Real-Time Robotics Benchmark (RTRBench) is a collection of real-time robotic kernels. The kernels span the entire software pipeline of most autonomous robots (Listing of Benchmarks). RTRBench is published in ISPASS 2022 [Paper] [Slides] [Talk].

Table of Contents

  1. Getting Started
  2. More Details

Getting Started

The benchmark suite can be downloaded from GitHub using:

$ git clone https://github.com/cmu-roboarch/rtrbench.git

Requirements

The benchmark suite has been tested under Ubuntu 18.04 with Linux Kernel 4.15, and compiled with GCC 11.1.0. However, it can be used with a variety of other operating systems and compilers. As the benchmarks are coded with C++17, the minimum required GCC version is 8.0 (Clang: 5.0; Visual Studio: 15.8).

Build

Every kernel has its own Makefile. To build a kernel, issue the following command:

$ make

Run

To run every kernel, simply issue the following command:

$ ./BINARY_NAME ARGS [ARGS]

Some of the arguments are required (e.g., input map, etc), and some of them are optional. To see the description of the arguments, run the following command:

$ ./BINARY_NAME --help

More Details

Build Options

To build the kernel for the highest performance, use the following command.

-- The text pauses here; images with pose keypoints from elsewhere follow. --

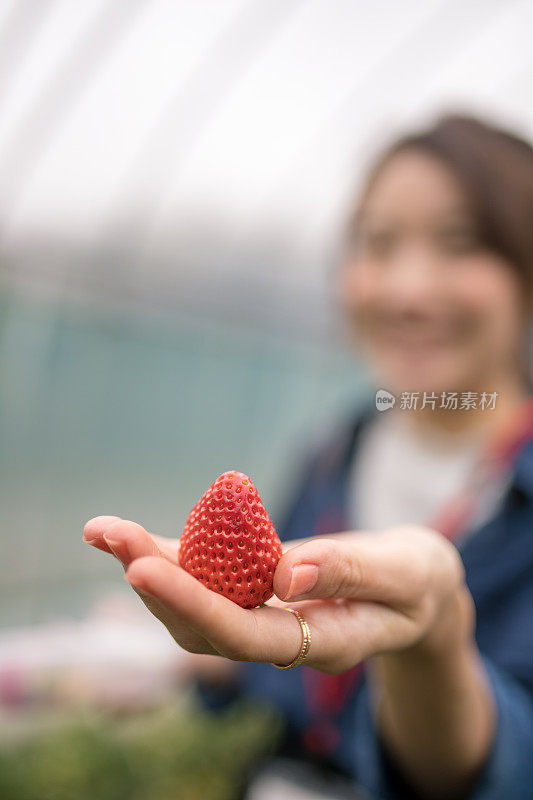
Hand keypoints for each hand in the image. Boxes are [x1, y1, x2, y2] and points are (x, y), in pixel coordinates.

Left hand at [83, 518, 465, 673]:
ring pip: (196, 605)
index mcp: (321, 642)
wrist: (416, 590)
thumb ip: (352, 574)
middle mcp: (281, 638)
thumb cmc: (417, 582)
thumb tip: (286, 574)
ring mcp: (265, 615)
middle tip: (110, 535)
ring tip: (103, 530)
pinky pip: (208, 576)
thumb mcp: (404, 574)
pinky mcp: (256, 588)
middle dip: (154, 581)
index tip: (144, 568)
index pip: (247, 633)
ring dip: (149, 565)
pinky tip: (132, 535)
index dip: (194, 604)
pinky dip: (170, 552)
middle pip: (205, 625)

This way, the pieces of the code that are written for the purpose of verification will be omitted.

$ make performance

To build the kernels for debugging them, use the following command:

$ make debug

Use build.sh and clean.sh scripts to build and clean all of the kernels.

Run Scripts

Every kernel is equipped with run_all.sh script. The script runs the corresponding kernel with different execution/configuration parameters. Put your desired parameters into parameter arrays (started with ALL_), and issue the following command. The script will run different experiments, one per configuration.

$ ./run_all.sh

Inputsets

Every kernel is equipped with its own inputset. README.md files in the kernels’ directories describe how other inputsets can be used/generated for evaluation.